▶ WHAT THE TASK ASKS:
Filter the entries below, keeping only lines with "puodelis".

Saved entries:
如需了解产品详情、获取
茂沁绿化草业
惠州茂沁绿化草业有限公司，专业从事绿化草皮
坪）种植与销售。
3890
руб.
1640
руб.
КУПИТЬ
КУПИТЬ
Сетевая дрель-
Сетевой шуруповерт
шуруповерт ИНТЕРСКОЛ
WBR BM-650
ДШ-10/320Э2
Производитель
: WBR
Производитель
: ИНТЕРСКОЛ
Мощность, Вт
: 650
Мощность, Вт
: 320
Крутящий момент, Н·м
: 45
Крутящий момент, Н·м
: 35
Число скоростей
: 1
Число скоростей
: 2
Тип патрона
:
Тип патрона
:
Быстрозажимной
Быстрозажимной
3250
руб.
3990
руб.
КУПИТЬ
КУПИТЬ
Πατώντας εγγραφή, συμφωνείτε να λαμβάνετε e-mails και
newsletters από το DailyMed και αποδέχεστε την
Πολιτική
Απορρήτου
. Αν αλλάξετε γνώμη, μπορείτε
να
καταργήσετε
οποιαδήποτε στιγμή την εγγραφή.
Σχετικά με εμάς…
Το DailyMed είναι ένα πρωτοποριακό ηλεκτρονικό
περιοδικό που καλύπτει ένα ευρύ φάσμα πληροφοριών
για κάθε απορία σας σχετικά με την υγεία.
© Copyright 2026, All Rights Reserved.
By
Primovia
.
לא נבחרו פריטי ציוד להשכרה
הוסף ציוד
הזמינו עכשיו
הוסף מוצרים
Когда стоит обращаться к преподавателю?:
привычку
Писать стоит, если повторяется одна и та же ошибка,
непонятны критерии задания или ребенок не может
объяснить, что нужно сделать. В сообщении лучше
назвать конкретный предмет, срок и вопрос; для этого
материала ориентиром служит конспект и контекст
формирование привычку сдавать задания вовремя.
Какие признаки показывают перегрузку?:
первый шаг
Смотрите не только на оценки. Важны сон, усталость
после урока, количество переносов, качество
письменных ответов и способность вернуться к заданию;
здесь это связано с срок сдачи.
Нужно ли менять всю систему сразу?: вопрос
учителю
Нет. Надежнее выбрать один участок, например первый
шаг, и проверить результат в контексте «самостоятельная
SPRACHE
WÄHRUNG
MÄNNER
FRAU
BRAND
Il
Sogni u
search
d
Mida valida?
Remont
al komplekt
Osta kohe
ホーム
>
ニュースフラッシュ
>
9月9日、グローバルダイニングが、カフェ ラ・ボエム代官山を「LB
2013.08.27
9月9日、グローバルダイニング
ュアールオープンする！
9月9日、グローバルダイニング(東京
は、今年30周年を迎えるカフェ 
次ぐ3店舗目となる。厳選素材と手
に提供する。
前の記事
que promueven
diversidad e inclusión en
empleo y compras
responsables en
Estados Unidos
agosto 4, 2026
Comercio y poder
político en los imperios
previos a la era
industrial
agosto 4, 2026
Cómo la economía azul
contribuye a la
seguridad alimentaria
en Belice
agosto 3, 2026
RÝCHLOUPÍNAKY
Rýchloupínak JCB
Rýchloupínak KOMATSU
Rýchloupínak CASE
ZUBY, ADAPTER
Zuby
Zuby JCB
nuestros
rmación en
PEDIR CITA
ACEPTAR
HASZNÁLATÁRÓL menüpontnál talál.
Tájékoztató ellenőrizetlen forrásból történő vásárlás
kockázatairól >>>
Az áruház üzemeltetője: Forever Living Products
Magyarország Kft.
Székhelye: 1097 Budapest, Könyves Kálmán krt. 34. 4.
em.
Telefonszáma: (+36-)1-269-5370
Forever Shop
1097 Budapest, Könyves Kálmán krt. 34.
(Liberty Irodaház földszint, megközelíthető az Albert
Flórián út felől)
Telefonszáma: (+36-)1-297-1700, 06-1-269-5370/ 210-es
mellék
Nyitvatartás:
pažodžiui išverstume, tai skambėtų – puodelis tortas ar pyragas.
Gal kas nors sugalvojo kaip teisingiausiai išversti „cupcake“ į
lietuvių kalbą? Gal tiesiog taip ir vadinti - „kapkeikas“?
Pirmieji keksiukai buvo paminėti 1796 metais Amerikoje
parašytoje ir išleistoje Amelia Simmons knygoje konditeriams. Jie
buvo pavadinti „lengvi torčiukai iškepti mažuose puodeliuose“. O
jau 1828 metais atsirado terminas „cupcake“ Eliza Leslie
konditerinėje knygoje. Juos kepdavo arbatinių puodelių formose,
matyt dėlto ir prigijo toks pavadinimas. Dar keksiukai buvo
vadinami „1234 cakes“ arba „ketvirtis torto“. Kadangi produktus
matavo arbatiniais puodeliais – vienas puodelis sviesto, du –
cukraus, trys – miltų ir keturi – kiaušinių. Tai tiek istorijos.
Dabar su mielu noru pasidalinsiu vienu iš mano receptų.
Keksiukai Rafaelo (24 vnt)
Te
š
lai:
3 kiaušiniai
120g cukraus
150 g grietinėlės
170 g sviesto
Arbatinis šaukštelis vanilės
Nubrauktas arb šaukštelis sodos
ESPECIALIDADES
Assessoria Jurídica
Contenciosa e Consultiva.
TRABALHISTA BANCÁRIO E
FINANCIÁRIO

▶ OUTPUT BELOW:
pažodžiui išverstume, tai skambėtų – puodelis tortas ar pyragas.
matavo arbatiniais puodeliais – vienas puodelis sviesto, du –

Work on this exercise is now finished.